Can OpenOffice.org regain momentum?

OpenOffice.org is drifting. It's going nowhere fast, neither up nor down, neither forward nor backwards. Since Sun was acquired by Oracle this drift has only become more apparent.

I'm less of a Google or Apple fanboy than I am an OpenOffice.org fanboy.

It's one of the greatest values in consumer open source, ever. Here are all the basic productivity tools you need, in one place, free for the download. They update it, too.

But OpenOffice.org is drifting. It's going nowhere fast, neither up nor down, neither forward nor backwards.
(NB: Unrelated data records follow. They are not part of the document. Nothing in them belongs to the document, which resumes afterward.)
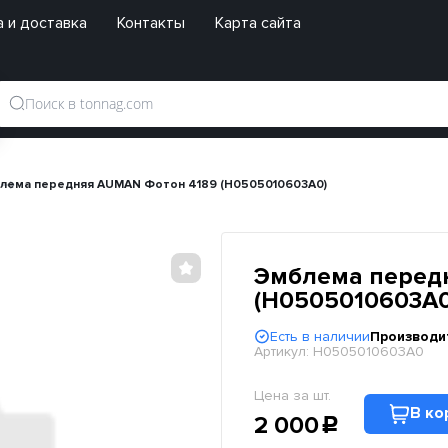
 и доставка
Контакты
Карта сайта
лема передняя AUMAN Фотон 4189 (H0505010603A0)
Эмблема перед
(H0505010603A0
Есть в наличии
Производи
Артикул:
H0505010603A0
Цена за шт.
В ко
2 000
c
Since Sun was acquired by Oracle this drift has only become more apparent.

The latest evidence, from my friend Roberto Galoppini in Rome, is word that the Free Software Foundation has felt moved to create its own list of OpenOffice.org extensions, on its LibrePlanet wiki.

The release from Peter Brown is polite. "The FSF asked the OpenOffice.org Community Council to list only free software extensions, or to provide a second independent listing which only included free extensions, but they declined to change their policy."

Want more evidence? OpenOffice has issued a call to papers for its annual conference. In Budapest. Hungary. Lovely town (actually two lovely towns, Buda and Pest) but no one's idea of the center of the tech universe. The Hilton at Dar es Salaam was taken?

That's not just snark. Like desktop Linux, OpenOffice.org is placing great stress on new markets like Africa. Here, for instance, it's loaded onto a Netbook with 16 GBytes of chip memory, designed for WiFi access, and offered by a mobile carrier at a monthly fee, bundled with the service. Sweet.

But that's the work of the carrier, and perhaps some clever African entrepreneur who put the deal together. Someone equally clever needs to get command of OpenOffice.org.